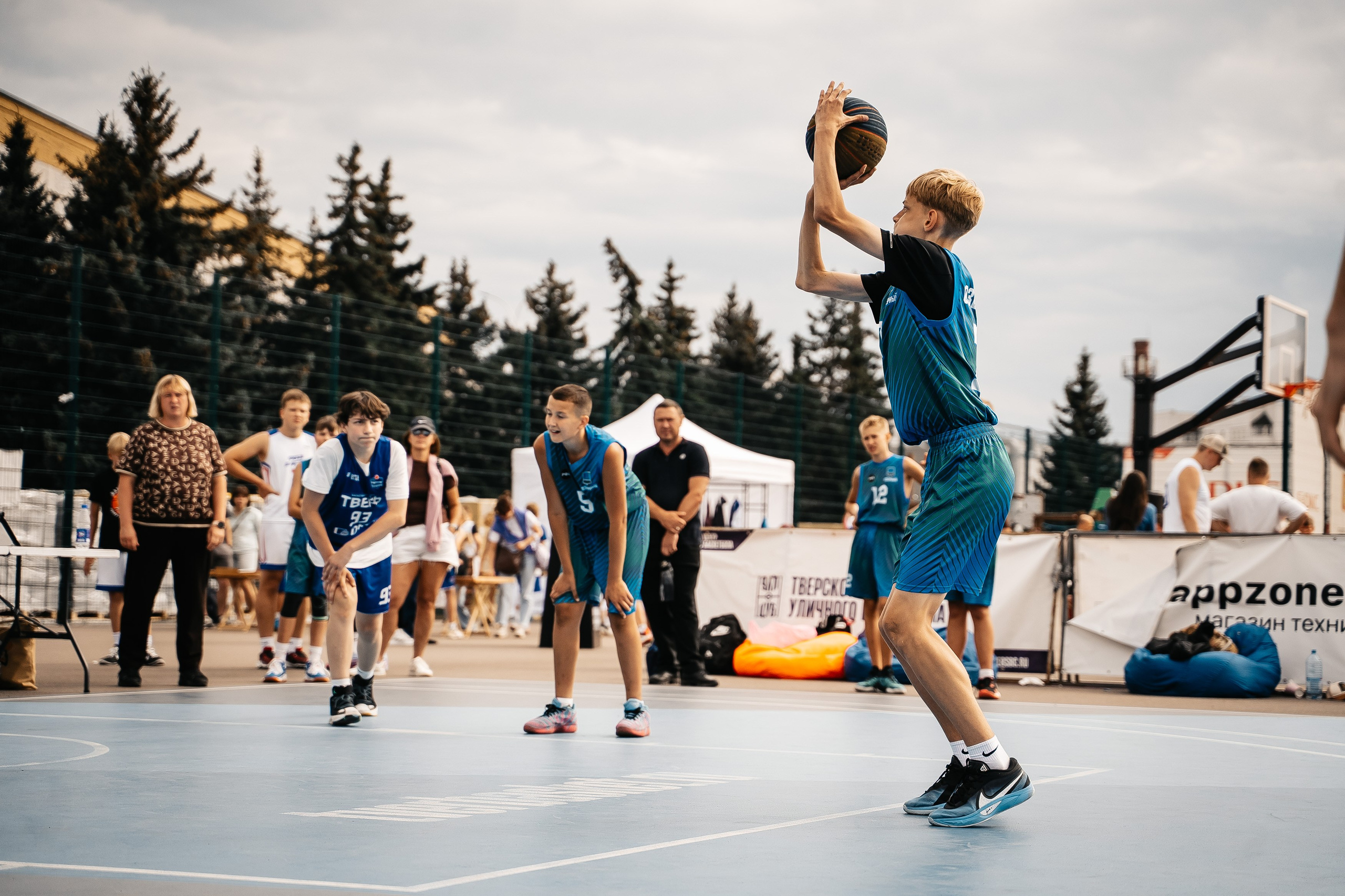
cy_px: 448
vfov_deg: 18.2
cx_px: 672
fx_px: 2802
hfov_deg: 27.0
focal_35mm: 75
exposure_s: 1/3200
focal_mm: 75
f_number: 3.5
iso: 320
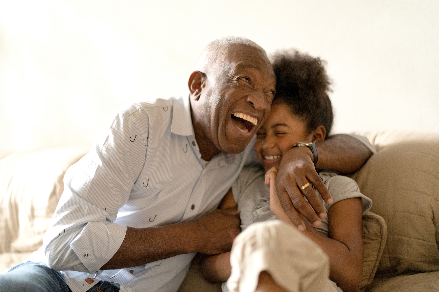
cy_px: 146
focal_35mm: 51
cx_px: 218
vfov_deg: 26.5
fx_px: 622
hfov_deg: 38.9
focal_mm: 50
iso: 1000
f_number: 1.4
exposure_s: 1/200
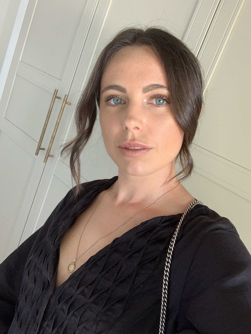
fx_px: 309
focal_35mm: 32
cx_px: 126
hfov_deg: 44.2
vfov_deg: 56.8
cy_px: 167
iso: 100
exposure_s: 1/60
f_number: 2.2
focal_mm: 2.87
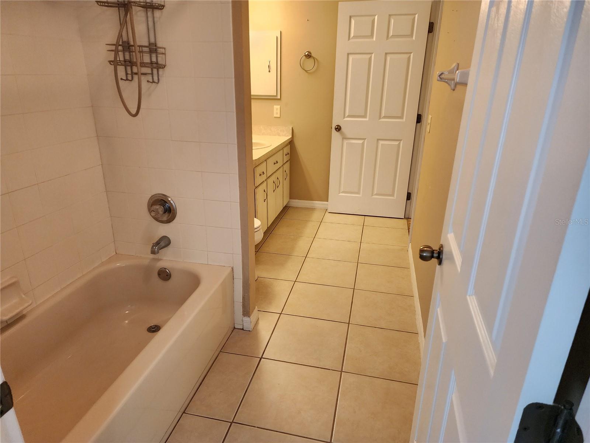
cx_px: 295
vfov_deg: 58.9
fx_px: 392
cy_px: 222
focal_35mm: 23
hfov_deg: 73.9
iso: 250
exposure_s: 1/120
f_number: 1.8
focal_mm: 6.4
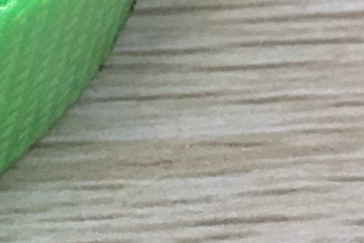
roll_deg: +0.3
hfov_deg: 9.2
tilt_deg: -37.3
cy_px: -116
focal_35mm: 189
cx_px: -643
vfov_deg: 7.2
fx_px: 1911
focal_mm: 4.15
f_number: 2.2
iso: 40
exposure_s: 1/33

──────

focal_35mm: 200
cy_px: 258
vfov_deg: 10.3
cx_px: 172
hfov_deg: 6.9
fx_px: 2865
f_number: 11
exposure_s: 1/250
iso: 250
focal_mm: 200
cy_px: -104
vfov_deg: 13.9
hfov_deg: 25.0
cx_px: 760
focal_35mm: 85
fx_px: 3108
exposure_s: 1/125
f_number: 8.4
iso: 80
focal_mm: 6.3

──────

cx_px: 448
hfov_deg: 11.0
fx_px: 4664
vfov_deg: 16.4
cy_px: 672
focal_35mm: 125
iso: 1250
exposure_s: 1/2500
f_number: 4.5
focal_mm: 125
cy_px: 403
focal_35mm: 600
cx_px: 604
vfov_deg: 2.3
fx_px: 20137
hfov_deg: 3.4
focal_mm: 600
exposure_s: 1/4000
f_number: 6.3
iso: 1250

──────

Aim of the exercise: Out of the data above, give again only the lines starting at the one holding "f_number: 11" and ending at the one holding "focal_mm: 6.3", unchanged.

Output of the exercise:
f_number: 11
exposure_s: 1/250
iso: 250
focal_mm: 200
cy_px: -104
vfov_deg: 13.9
hfov_deg: 25.0
cx_px: 760
focal_35mm: 85
fx_px: 3108
exposure_s: 1/125
f_number: 8.4
iso: 80
focal_mm: 6.3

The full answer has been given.